──────── MATERIAL FOR THIS TASK ────────

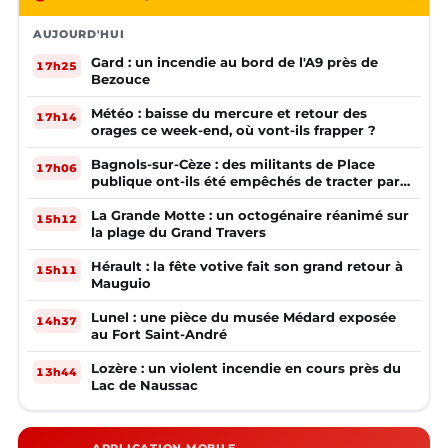
AUJOURD'HUI
Gard : un incendie au bord de l'A9 près de
17h25
Bezouce
Météo : baisse du mercure et retour des
17h14
orages ce week-end, où vont-ils frapper ?
Bagnols-sur-Cèze : des militants de Place
17h06
publique ont-ils été empêchés de tracter par
la mairie ?
La Grande Motte : un octogénaire réanimé sur
15h12
la plage du Grand Travers
Hérault : la fête votive fait son grand retour à
15h11
Mauguio
Lunel : une pièce du musée Médard exposée
14h37
au Fort Saint-André
Lozère : un violent incendie en cours près du
13h44
Lac de Naussac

────────

WORK REQUIRED: Reproduce the text of the material above exactly as it appears, line for line, and leave out the pictures.

ANSWER FOR THE TASK:
AUJOURD'HUI
Gard : un incendie au bord de l'A9 près de
17h25
Bezouce
Météo : baisse du mercure et retour des
17h14
orages ce week-end, où vont-ils frapper ?
Bagnols-sur-Cèze : des militants de Place
17h06
publique ont-ils été empêchés de tracter par
la mairie ?
La Grande Motte : un octogénaire réanimé sur
15h12
la plage du Grand Travers
Hérault : la fête votive fait son grand retour à
15h11
Mauguio
Lunel : une pièce du musée Médard exposée
14h37
au Fort Saint-André
Lozère : un violent incendie en cours près du
13h44
Lac de Naussac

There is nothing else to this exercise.